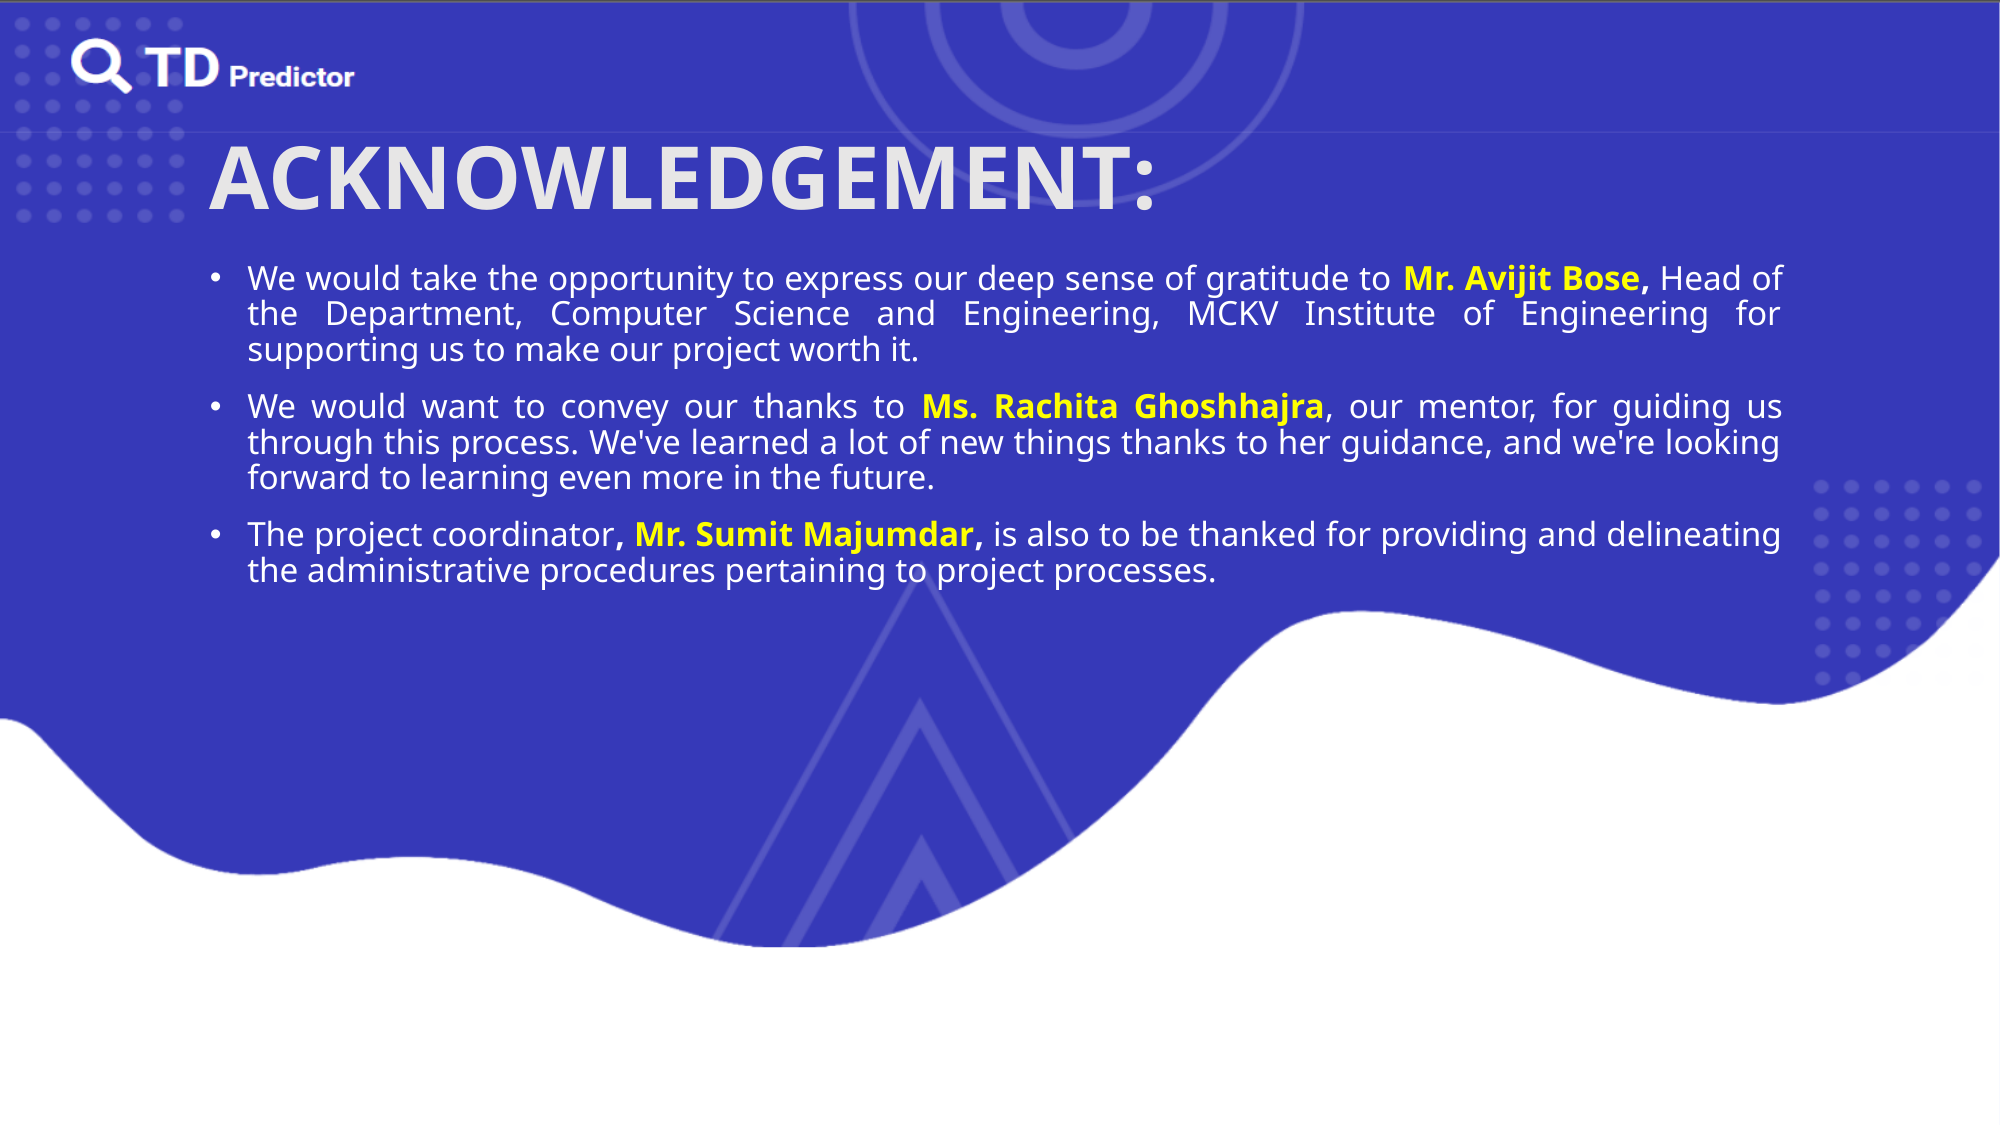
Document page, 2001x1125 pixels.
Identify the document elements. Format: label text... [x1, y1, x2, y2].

title ACKNOWLEDGEMENT: [194, 126, 1903, 236]
list We would take the opportunity to express our deep sense of gratitude to Mr. Avijit Bose, Head of the Department, Computer Science and Engineering, MCKV Institute of Engineering for supporting us to make our project worth it. We would want to convey our thanks to Ms. Rachita Ghoshhajra, our mentor, for guiding us through this process. We've learned a lot of new things thanks to her guidance, and we're looking forward to learning even more in the future. The project coordinator, Mr. Sumit Majumdar, is also to be thanked for providing and delineating the administrative procedures pertaining to project processes. [194, 253, 1799, 730]
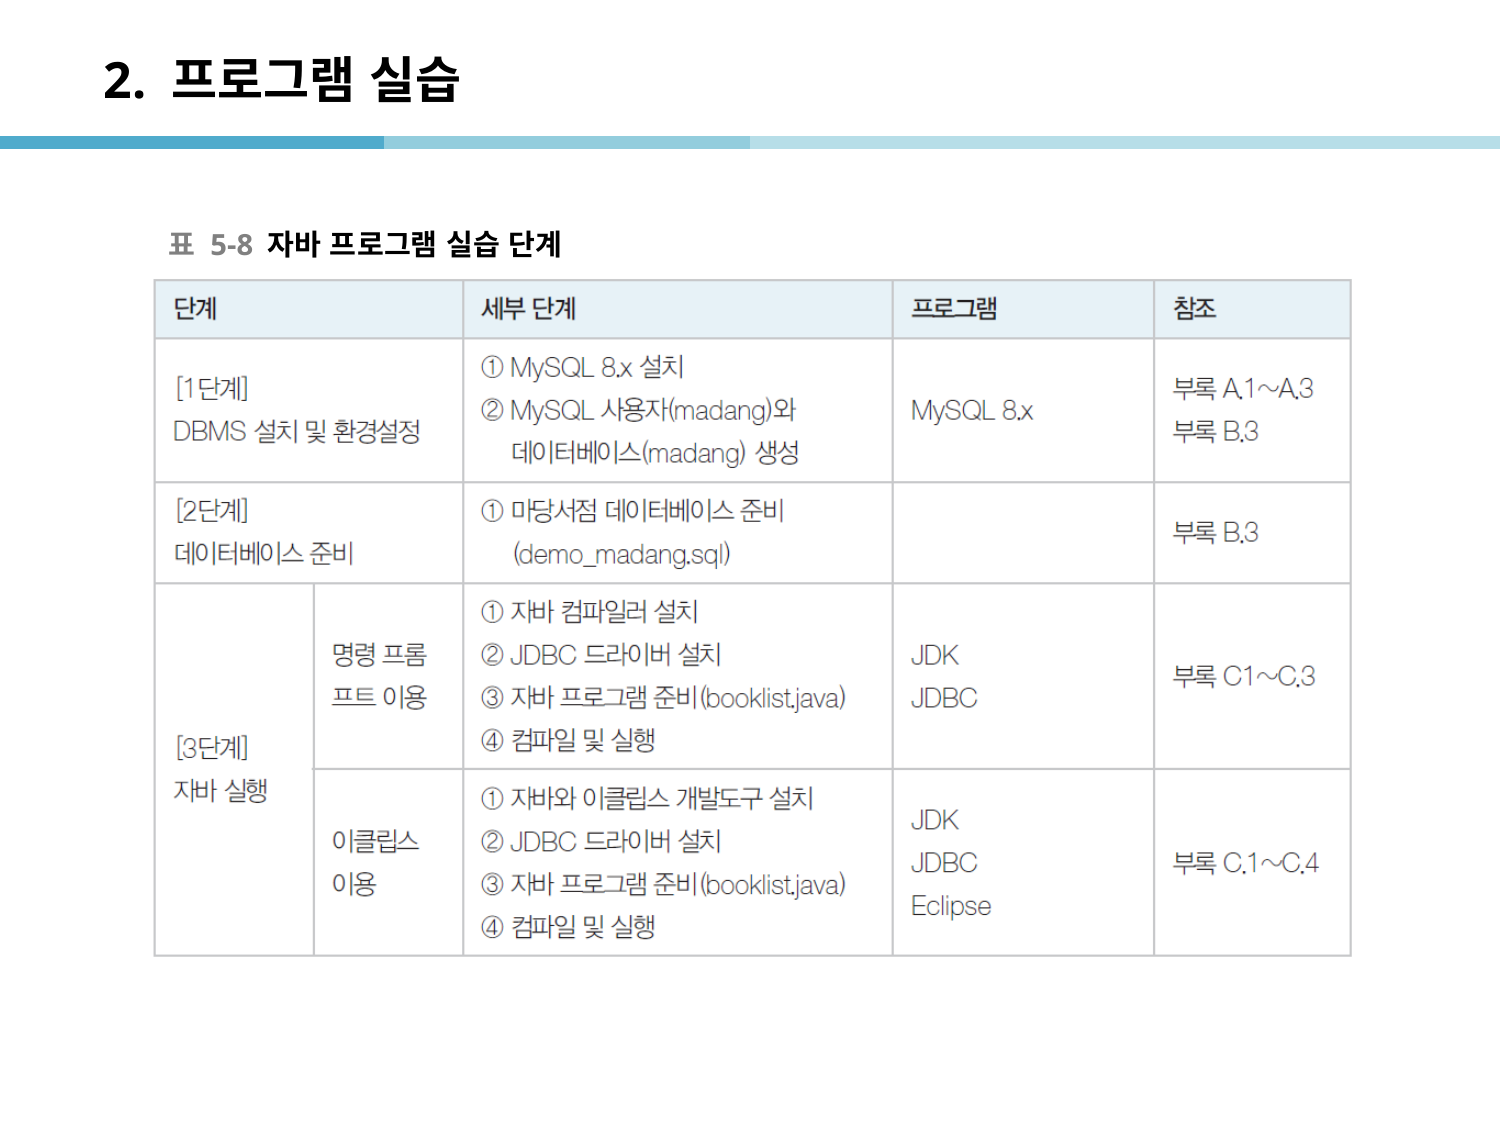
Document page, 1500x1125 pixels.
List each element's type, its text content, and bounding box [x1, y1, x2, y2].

picture [147, 266, 1377, 971]
title 2. 프로그램 실습 [88, 32, 1330, 124]
text_box 표 5-8 자바 프로그램 실습 단계 [153, 219, 467, 265]
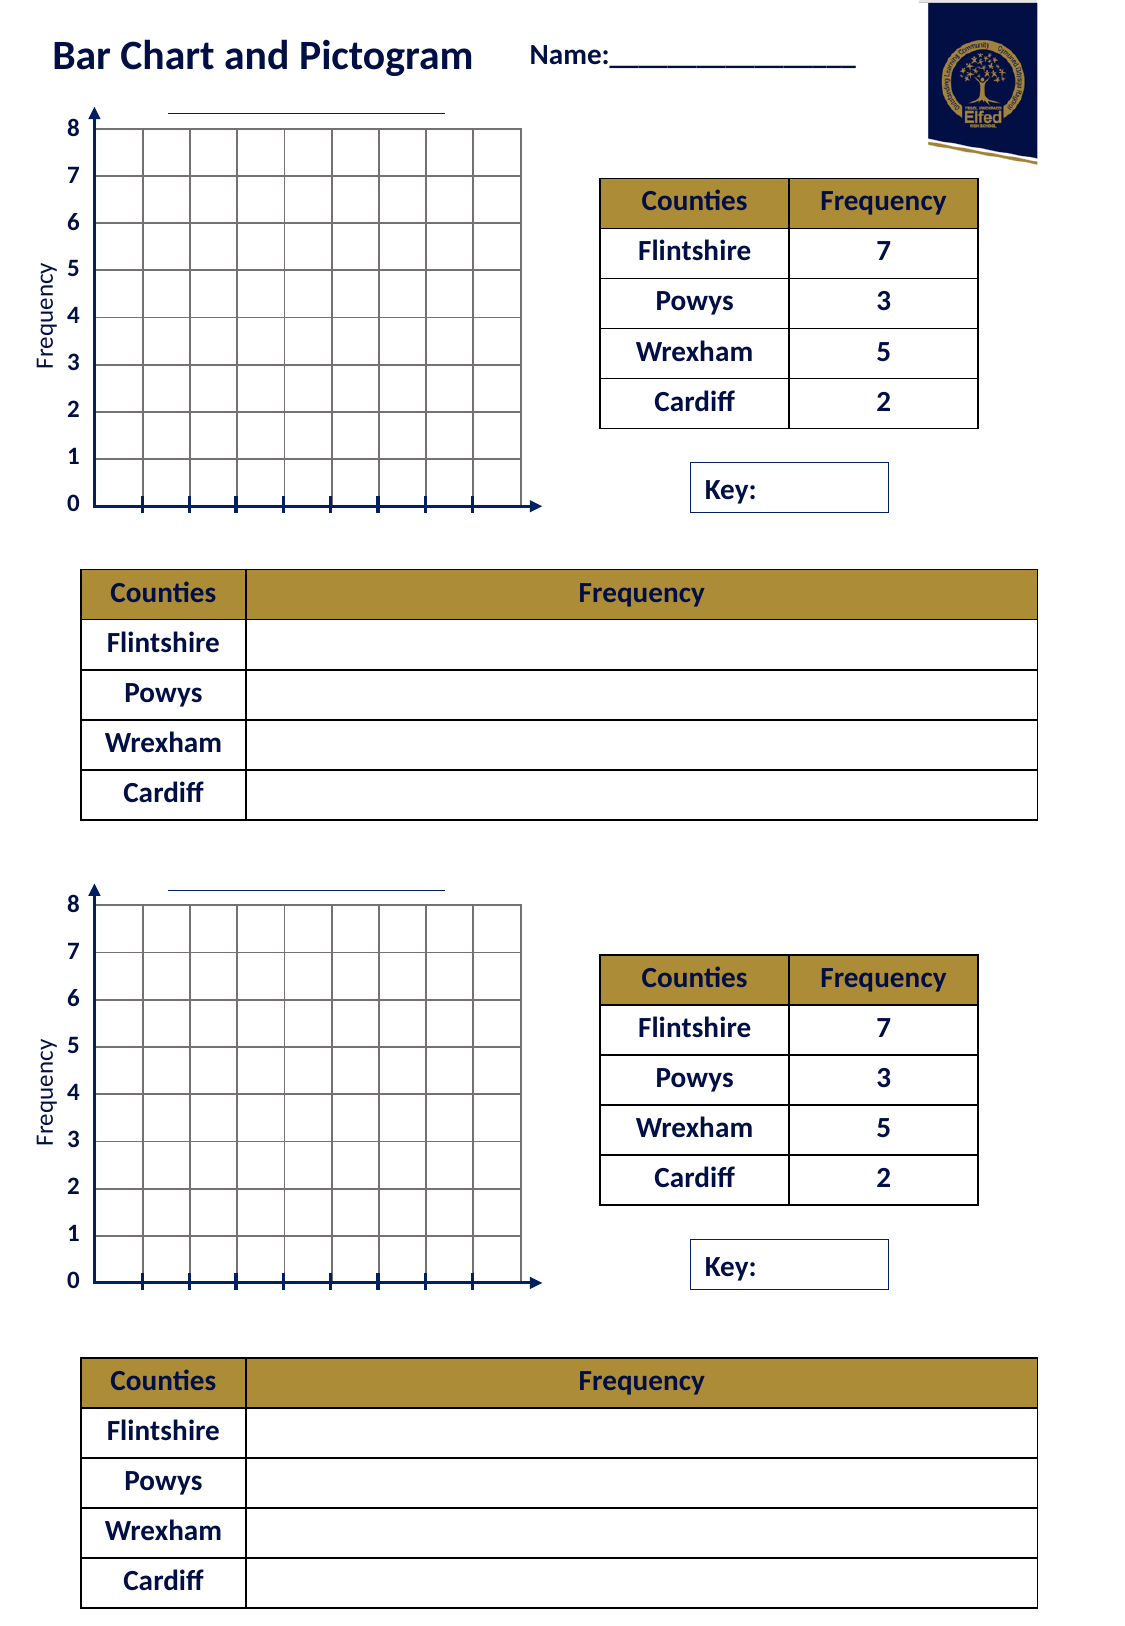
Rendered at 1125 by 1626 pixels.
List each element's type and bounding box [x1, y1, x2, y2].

■ ■ ■ ■

# What needs to be done
Retype the entries above word for word, minus any images.

# Exercise result
Document page, 2001x1125 pixels.
Identify the document elements. Format: label text... [x1, y1, x2, y2].

title ACKNOWLEDGEMENT: [194, 126, 1903, 236]
list We would take the opportunity to express our deep sense of gratitude to Mr. Avijit Bose, Head of the Department, Computer Science and Engineering, MCKV Institute of Engineering for supporting us to make our project worth it. We would want to convey our thanks to Ms. Rachita Ghoshhajra, our mentor, for guiding us through this process. We've learned a lot of new things thanks to her guidance, and we're looking forward to learning even more in the future. The project coordinator, Mr. Sumit Majumdar, is also to be thanked for providing and delineating the administrative procedures pertaining to project processes. [194, 253, 1799, 730]
Document page, 1500x1125 pixels.
List each element's type, its text content, and bounding box [x1, y1, x2, y2].

picture [147, 266, 1377, 971]
title 2. 프로그램 실습 [88, 32, 1330, 124]
text_box 표 5-8 자바 프로그램 실습 단계 [153, 219, 467, 265]
Rendered at 1125 by 1626 pixels.
List each element's type and bounding box [x1, y1, x2, y2].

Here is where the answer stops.